Improve blood sugar levels
In both animal and human investigations, chia seed consumption has been shown to reduce post meal blood sugar levels (4,5). Fiber in the chia seeds are known to slow the digestive progress and therefore reduce the conversion of carbohydrate to sugars in the blood. Chia seeds are considered a low glycemic food and beneficial to those that need to regulate their blood sugar level
Improve Insulin resistance
Insulin is the hormone that regulates the uptake of sugar from the blood. Diabetes is characterized by an inability for the body to respond to this hormone, thus blood sugar is unregulated. Studies have shown that chia seeds have improved the insulin resistance in animals fed extremely high sugar diets (6,8). Although it remains unclear as to how insulin resistance develops in diabetes, there has been associations made with inflammation and oxidative stress. Chia seeds antioxidants and omega 3 can reduce inflammation and oxidative stress leading to insulin resistance (7).
Chia seeds for weight loss
There have been a few clinical trials evaluating weight loss among humans with chia seed consumption. Consuming 35g of a chia flour for a period of 12 weeks produced significant weight loss in overweight individuals and even greater weight loss in obese subjects (9). In a more recent study, obese patients with type 2 diabetes experienced significant waist circumference reduction and decrease in appetite when 30 g/1000kcal of chia (10).
Chia seeds help to promote weight loss in several ways including:
The high fiber content gives the feeling of fullness longer. The seed physiologically can absorb 9 times its weight in water, forming a gel. When consumed with liquid the seed expands and can physically fill you faster on less calories and therefore reduce total food intake.
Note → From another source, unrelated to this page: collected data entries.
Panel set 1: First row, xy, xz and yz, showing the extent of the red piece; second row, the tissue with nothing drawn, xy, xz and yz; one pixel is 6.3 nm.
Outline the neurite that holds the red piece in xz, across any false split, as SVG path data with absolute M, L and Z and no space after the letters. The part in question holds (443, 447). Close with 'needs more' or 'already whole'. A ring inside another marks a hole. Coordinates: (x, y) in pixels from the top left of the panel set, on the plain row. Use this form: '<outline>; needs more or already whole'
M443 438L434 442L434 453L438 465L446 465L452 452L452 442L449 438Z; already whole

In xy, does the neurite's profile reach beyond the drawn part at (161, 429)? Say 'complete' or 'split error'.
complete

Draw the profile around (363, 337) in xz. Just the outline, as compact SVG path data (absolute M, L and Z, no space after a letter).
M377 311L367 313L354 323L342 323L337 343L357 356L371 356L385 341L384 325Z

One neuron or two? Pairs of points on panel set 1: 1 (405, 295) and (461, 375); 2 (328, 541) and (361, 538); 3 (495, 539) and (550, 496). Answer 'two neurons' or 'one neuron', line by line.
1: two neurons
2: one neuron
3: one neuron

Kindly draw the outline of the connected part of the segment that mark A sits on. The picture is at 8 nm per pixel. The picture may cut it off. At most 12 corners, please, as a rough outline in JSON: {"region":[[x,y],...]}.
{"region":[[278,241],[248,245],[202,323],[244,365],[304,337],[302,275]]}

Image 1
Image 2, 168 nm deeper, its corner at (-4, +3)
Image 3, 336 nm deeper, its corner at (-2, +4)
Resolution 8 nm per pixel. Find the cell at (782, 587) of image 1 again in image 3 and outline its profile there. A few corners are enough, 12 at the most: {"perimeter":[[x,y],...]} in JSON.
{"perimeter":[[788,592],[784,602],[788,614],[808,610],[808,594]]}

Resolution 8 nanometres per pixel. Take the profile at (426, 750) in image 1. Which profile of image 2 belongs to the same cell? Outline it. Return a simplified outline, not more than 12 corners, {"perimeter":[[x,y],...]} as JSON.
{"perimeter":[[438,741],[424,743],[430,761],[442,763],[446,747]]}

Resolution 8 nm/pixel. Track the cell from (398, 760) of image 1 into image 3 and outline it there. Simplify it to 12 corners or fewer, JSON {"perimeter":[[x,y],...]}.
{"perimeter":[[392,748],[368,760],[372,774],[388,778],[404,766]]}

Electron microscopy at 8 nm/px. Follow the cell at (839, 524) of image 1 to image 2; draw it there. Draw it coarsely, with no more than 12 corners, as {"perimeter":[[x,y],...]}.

The high fiber content of the seed also provides a low glycemic index, meaning food is digested slower and thus produce less spikes in blood sugar. Drops in blood sugar signal the brain to release hormones that regulate hunger. Studies have shown subjects that consumed chia seeds felt less hungry than control subjects over a period of 120 min (11).
Protein and calcium
Compared to other grains Chia seeds are high in complete protein (9). Protein consumption is associated with higher satiation and decreased food intake (2). Chia seeds are also an excellent source of calcium. For every ounce of chia seed there is 126 mg of calcium which is 18 % of your recommended daily dosage. Studies have associated calcium supplementation with fat and weight loss (3).
Energy Boosting properties
Chia seeds have been traditionally used for energy boosting properties (7). Clinical studies have shown chia seed as a means to boast performance among athletes. Subjects were able to perform endurance exercises longer than the control group (11). Performance enhancement properties can therefore encourage healthy weight maintenance.
How to eat chia seeds
The seed is small, has a pleasant nutty flavor, and unlike other seeds it is easier for the body to digest. Chia can be easily added to foods and mixed into drinks. Recommended dosages vary from 28 g to 30 g day. There are several low calorie breakfast ideas that include chia seeds.
Over all chia seeds promote optimal health. Chia seeds may be small but it is mighty when it comes to nutritional impact on improving heart health, diabetes and weight loss.